= Silvia Duzán =

Colombian journalist (1960–1990)

Silvia Margarita Duzán Sáenz (January 23, 1960 – February 26, 1990) was a Colombian journalist who was assassinated by paramilitary forces in the Third Cimitarra Massacre.

== Biography ==
Silvia Duzán was born in Bogotá in 1960. Her father was the columnist Lucio Duzán, and her sister María Jimena Duzán also became a journalist. Silvia Duzán studied economics at the University of the Andes, where she and her sister founded a student publication, and at the University of Oxford. She married young, to the older economist Salomón Kalmanovitz.

After the paramilitary group Muerte a Secuestradores attacked journalists at the newspaper El Espectador, Duzán began to pursue journalism, writing for both El Espectador and other publications. She reported on gang activity in Bogotá, Medellín, and the Chocó forests, particularly via documentary filmmaking.

At the time of her death, Duzán was working on a documentary for the BBC about the Association of Peasant Workers of the Carare (ATCC), one of the first peace organizations in Colombia.

== Death ==
On February 26, 1990, Duzán was assassinated in the restaurant La Tata in Cimitarra, Santander Department, where she was meeting with regional peasant leaders. Despite warnings of a possible attack, they were taken by surprise by three paramilitary fighters, who carried out the Third Cimitarra Massacre. Duzán was injured in the attack, and died in a nearby hospital. The ATCC's Josué Vargas, Miguel Ángel Barajas, and Saúl Castañeda were killed alongside her.

=== Aftermath ===
Thirty-seven people were investigated in the massacre, including the paramilitary fighter Hermógenes Mosquera, a.k.a. Mojao, who was close to the Middle Magdalena Valley paramilitary leader Henry Pérez. Others who were investigated included Ramón Isaza, commander of the Autodefensas Campesinas de Magdalena Medio group, and Ernesto Báez. In 1992, the Autodefensas Campesinas del Magdalena Medio claimed responsibility for this and other attacks, and announced the execution of Ariel Otero for them.

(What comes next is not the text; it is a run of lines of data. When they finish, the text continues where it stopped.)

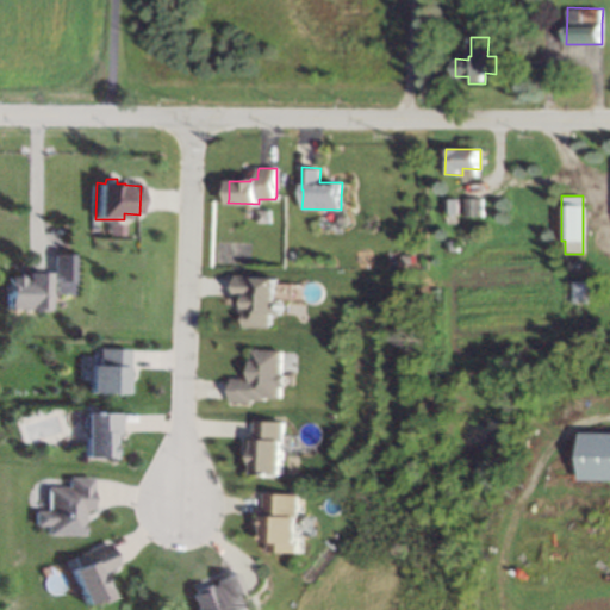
[(484,200),(483,216),(467,216),(467,199),(484,200)]
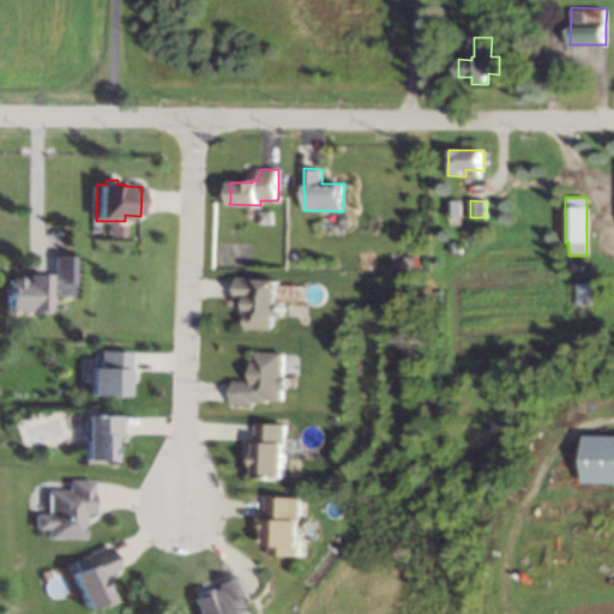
[(461,216),(450,216),(450,202),(461,202),(461,216)]
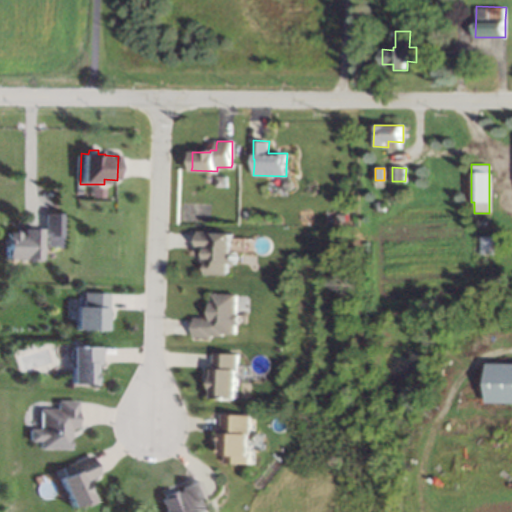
[(291,179),(293,182),(294,187),(290,191),(284,191),(282,187),(282,183),(285,179),(291,179)]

Her death was declared a crime against humanity in 2020.

== Homages ==

- Silvia Duzán's sister María Jimena Duzán wrote the book Mi viaje al infierno (2010) about her death.
- Sergio Cabrera's film La Estrategia del Caracol, which Duzán had been working on for many years, includes a dedication to her.
- In 2015, a Punto de Articulación Social in Fontibón, Bogotá, was named for her.